BEGIN
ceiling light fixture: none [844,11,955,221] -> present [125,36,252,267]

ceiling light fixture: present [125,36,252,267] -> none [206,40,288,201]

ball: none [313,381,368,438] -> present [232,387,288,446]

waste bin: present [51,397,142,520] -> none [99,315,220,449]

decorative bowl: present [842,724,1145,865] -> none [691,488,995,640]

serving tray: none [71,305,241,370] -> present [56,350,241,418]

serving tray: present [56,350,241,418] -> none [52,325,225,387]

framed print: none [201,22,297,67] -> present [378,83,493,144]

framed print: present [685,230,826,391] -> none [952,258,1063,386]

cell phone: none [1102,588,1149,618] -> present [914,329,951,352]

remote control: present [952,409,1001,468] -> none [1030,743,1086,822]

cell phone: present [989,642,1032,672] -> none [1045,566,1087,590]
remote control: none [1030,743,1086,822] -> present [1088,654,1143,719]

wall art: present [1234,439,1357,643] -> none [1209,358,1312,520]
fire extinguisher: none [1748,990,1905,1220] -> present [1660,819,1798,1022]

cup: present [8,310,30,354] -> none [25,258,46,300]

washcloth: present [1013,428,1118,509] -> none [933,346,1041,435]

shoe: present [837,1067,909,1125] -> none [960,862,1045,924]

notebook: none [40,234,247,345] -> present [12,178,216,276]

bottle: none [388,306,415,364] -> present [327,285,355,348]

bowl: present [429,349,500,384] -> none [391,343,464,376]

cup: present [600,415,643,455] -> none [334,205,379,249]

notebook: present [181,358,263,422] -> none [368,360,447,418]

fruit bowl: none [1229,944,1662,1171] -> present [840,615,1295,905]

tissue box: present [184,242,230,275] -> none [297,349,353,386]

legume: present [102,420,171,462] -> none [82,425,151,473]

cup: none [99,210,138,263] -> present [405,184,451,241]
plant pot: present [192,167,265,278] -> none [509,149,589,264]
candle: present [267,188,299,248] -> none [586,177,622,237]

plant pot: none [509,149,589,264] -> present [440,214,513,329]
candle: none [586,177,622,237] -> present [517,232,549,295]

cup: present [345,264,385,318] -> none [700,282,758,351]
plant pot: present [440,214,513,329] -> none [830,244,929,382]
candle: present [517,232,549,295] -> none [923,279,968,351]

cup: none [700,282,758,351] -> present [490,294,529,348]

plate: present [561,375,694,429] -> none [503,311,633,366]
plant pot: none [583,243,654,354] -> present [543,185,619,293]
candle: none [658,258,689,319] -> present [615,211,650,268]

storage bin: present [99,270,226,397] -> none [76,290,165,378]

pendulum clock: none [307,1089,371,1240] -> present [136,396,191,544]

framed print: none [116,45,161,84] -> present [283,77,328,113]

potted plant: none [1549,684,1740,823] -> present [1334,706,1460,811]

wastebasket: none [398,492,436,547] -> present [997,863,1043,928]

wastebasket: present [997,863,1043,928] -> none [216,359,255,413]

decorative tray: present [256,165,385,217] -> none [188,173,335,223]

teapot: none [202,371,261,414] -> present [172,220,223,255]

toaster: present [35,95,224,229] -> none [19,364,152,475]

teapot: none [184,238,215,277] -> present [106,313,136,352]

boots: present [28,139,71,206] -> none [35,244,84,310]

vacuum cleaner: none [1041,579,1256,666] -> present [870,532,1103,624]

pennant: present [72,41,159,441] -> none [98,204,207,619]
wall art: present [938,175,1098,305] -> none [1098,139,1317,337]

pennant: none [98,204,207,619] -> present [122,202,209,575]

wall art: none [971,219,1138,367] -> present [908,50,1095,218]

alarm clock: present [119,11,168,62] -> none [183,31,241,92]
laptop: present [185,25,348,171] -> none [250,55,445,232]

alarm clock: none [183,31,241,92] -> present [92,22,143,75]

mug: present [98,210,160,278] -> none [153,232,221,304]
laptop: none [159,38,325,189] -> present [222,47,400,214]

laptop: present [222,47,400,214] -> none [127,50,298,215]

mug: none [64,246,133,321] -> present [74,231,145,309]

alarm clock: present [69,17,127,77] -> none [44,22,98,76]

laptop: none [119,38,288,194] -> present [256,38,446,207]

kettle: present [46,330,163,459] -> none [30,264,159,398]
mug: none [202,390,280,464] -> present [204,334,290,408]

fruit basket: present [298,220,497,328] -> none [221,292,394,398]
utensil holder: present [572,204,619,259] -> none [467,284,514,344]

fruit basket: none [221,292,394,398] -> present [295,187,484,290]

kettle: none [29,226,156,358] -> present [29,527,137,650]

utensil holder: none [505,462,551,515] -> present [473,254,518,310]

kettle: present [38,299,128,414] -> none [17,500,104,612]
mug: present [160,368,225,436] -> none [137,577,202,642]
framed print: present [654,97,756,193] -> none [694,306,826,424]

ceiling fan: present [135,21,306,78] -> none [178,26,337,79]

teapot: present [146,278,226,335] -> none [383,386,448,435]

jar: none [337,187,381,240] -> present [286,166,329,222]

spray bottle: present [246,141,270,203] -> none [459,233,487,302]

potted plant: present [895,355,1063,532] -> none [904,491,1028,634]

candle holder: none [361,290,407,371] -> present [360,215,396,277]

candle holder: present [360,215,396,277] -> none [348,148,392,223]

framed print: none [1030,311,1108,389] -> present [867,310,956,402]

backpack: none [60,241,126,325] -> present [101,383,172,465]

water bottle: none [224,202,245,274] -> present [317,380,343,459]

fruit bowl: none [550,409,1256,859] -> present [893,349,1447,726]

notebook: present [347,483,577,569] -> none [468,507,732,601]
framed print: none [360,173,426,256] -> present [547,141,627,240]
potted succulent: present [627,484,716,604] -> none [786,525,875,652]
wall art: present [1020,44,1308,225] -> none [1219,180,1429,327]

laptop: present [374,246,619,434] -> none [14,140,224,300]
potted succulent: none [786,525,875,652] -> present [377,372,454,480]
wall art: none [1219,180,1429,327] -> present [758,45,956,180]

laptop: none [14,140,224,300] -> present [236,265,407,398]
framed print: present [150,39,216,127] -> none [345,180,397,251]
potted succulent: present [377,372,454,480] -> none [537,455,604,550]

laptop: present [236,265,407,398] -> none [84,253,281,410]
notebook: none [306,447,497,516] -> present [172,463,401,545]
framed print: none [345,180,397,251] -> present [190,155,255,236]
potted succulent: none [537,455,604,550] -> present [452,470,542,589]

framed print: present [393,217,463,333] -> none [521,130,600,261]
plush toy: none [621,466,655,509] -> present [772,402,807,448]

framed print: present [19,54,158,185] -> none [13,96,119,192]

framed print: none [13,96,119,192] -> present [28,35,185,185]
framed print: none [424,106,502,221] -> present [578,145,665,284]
END
Your instructions
Out of the records above, pick each line that contains the string "fruit".

Answer section
fruit bowl: none [1229,944,1662,1171] -> present [840,615,1295,905]
fruit basket: present [298,220,497,328] -> none [221,292,394,398]
fruit basket: none [221,292,394,398] -> present [295,187,484,290]
fruit bowl: none [550,409,1256,859] -> present [893,349,1447,726]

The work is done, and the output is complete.